■ ACTIVITY:
Transcribe all of the records, leaving out any pictures.

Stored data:

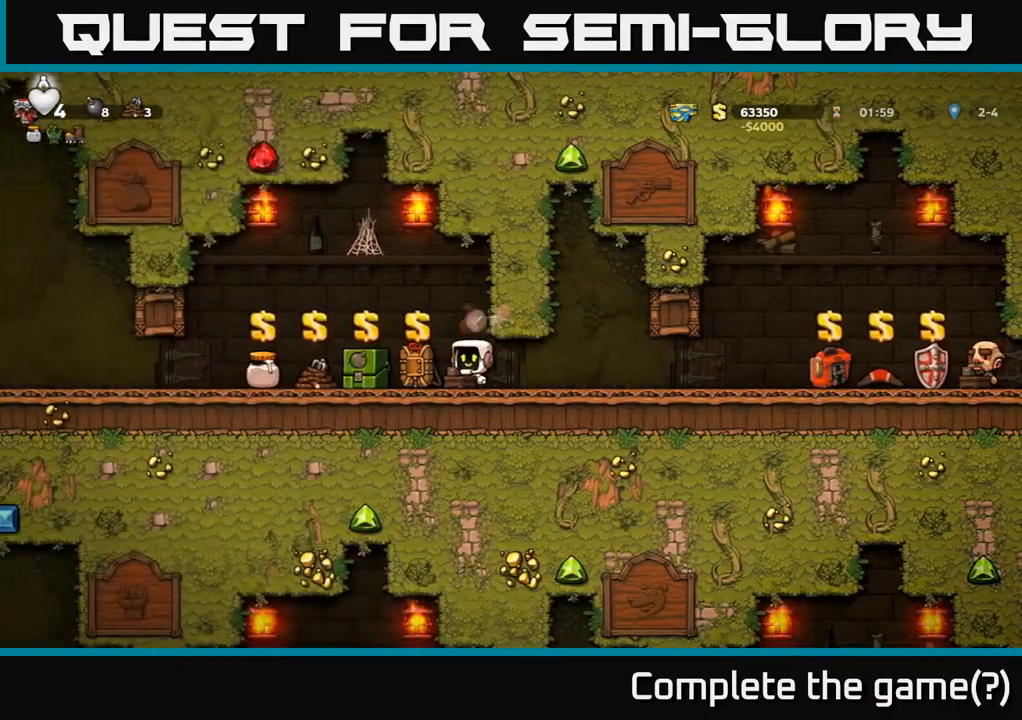
{"buttons": [], "left_stick": "center", "right_stick": "center", "events": [[133, "left_stick", "center"], [417, "left_stick", "left"], [500, "left_stick", "center"]]}
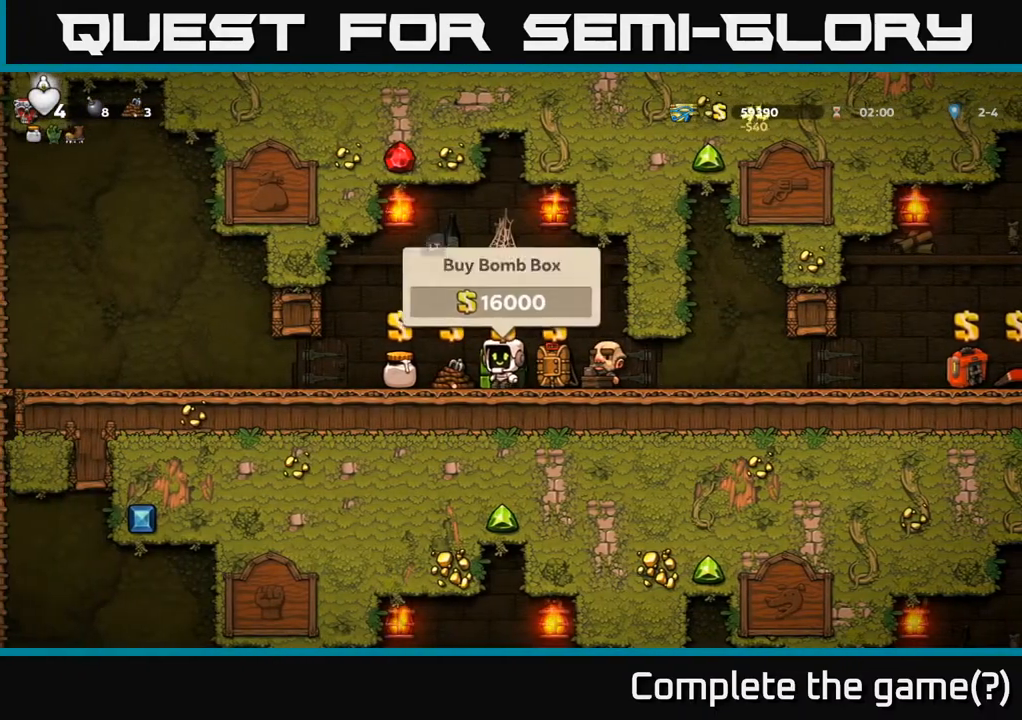
{"buttons": [], "left_stick": "right", "right_stick": "center", "events": [[217, "L2", "down"], [300, "L2", "up"], [483, "left_stick", "right"]]}
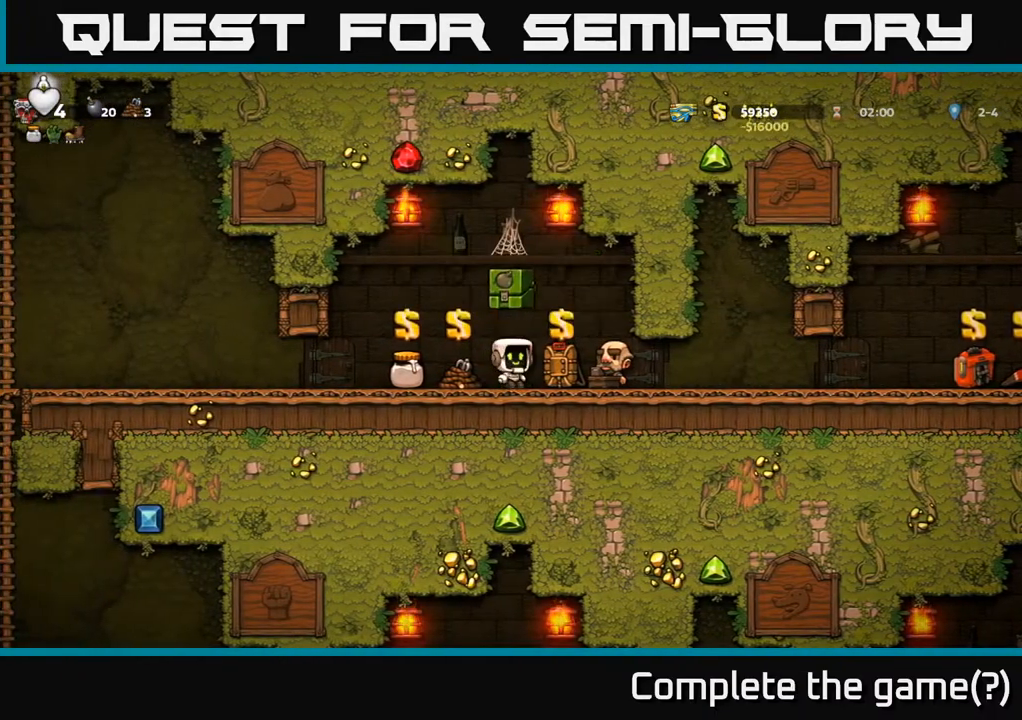
{"buttons": [], "left_stick": "left", "right_stick": "center", "events": [[233, "left_stick", "center"], [350, "left_stick", "left"]]}
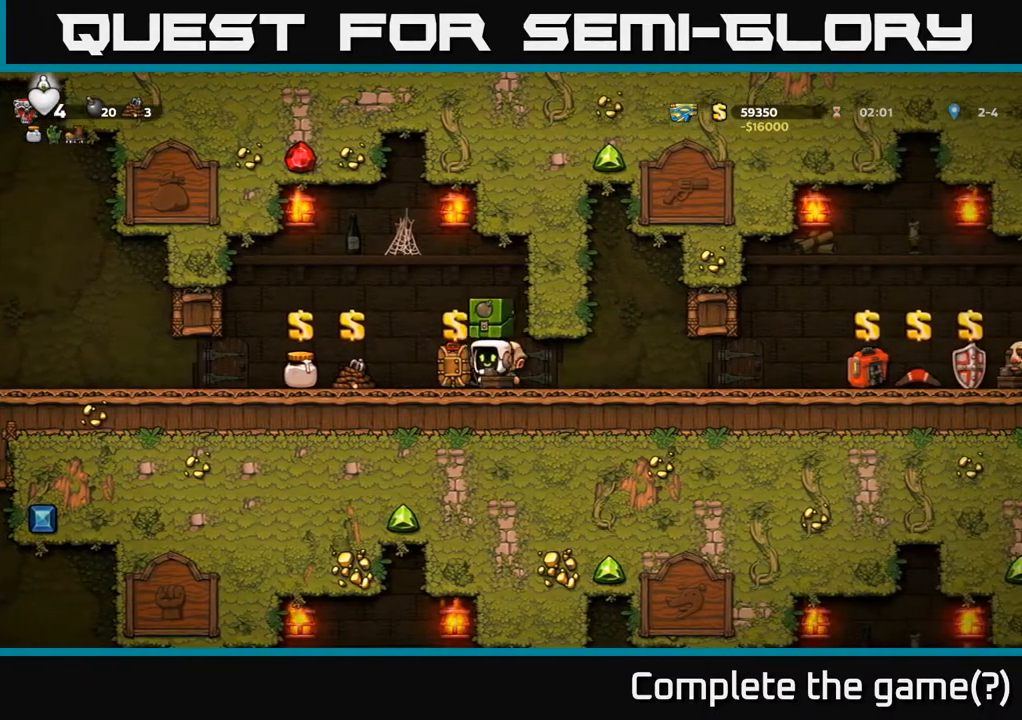
{"buttons": [], "left_stick": "center", "right_stick": "center", "events": [[150, "left_stick", "center"], [333, "left_stick", "left"], [433, "left_stick", "center"]]}
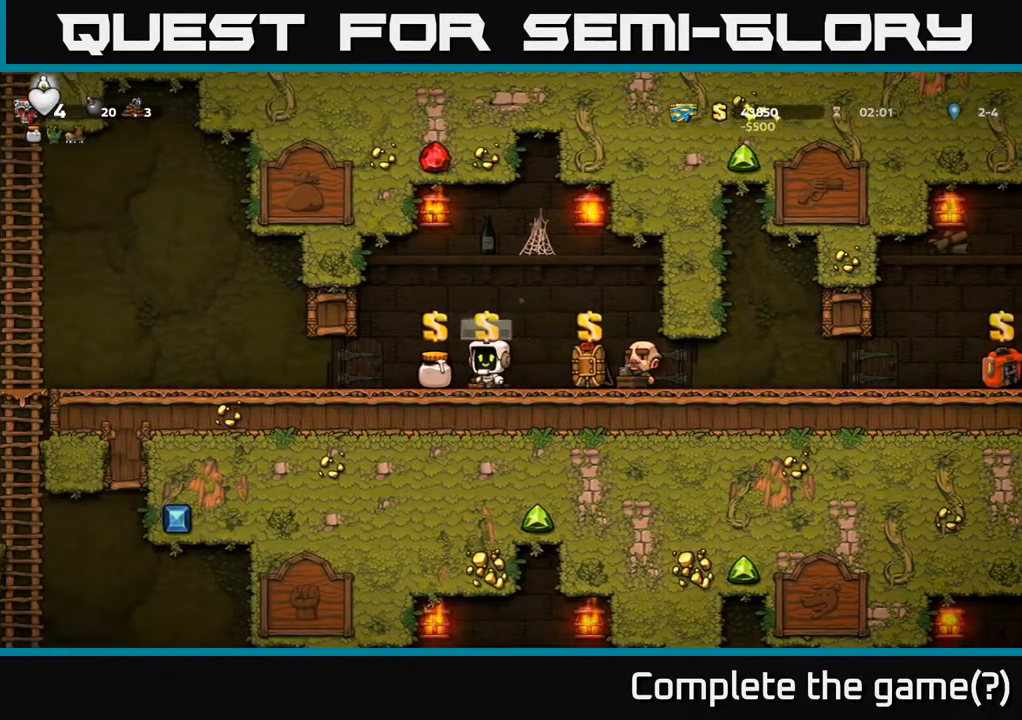
{"buttons": [], "left_stick": "down-left", "right_stick": "center", "events": [[67, "L2", "down"], [167, "left_stick", "down-left"], [200, "L2", "up"]]}
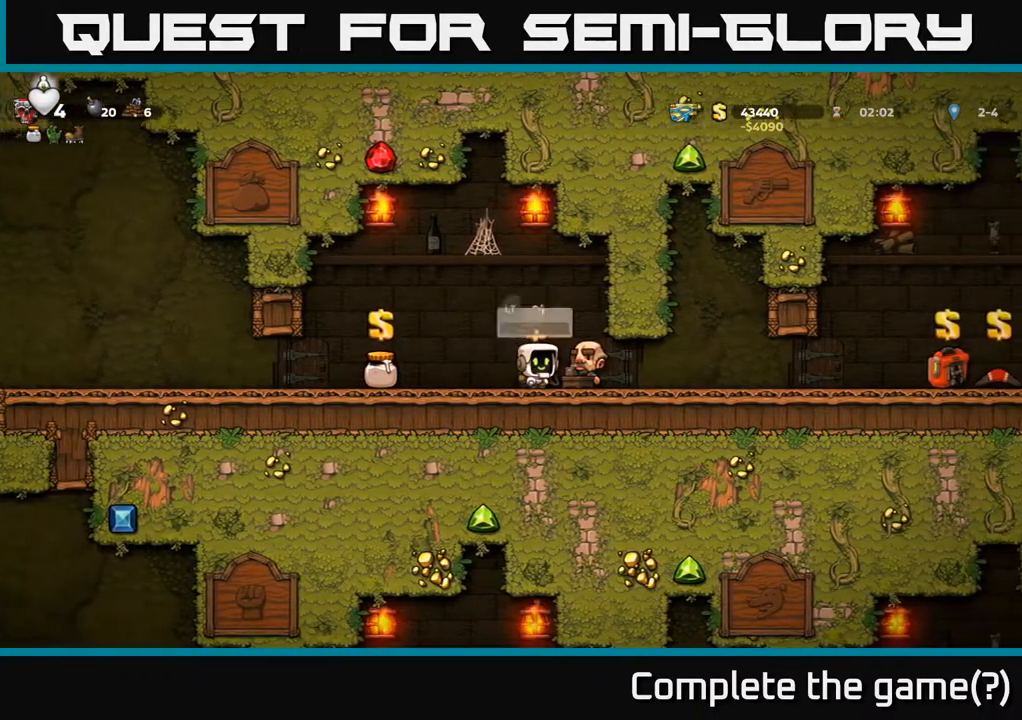
{"buttons": [], "left_stick": "down-left", "right_stick": "center", "events": []}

■ EXERCISE OUTPUT:
{"buttons": [], "left_stick": "center", "right_stick": "center", "events": [[133, "left_stick", "center"], [417, "left_stick", "left"], [500, "left_stick", "center"]]}
{"buttons": [], "left_stick": "right", "right_stick": "center", "events": [[217, "L2", "down"], [300, "L2", "up"], [483, "left_stick", "right"]]}
{"buttons": [], "left_stick": "left", "right_stick": "center", "events": [[233, "left_stick", "center"], [350, "left_stick", "left"]]}
{"buttons": [], "left_stick": "center", "right_stick": "center", "events": [[150, "left_stick", "center"], [333, "left_stick", "left"], [433, "left_stick", "center"]]}
{"buttons": [], "left_stick": "down-left", "right_stick": "center", "events": [[67, "L2", "down"], [167, "left_stick", "down-left"], [200, "L2", "up"]]}
{"buttons": [], "left_stick": "down-left", "right_stick": "center", "events": []}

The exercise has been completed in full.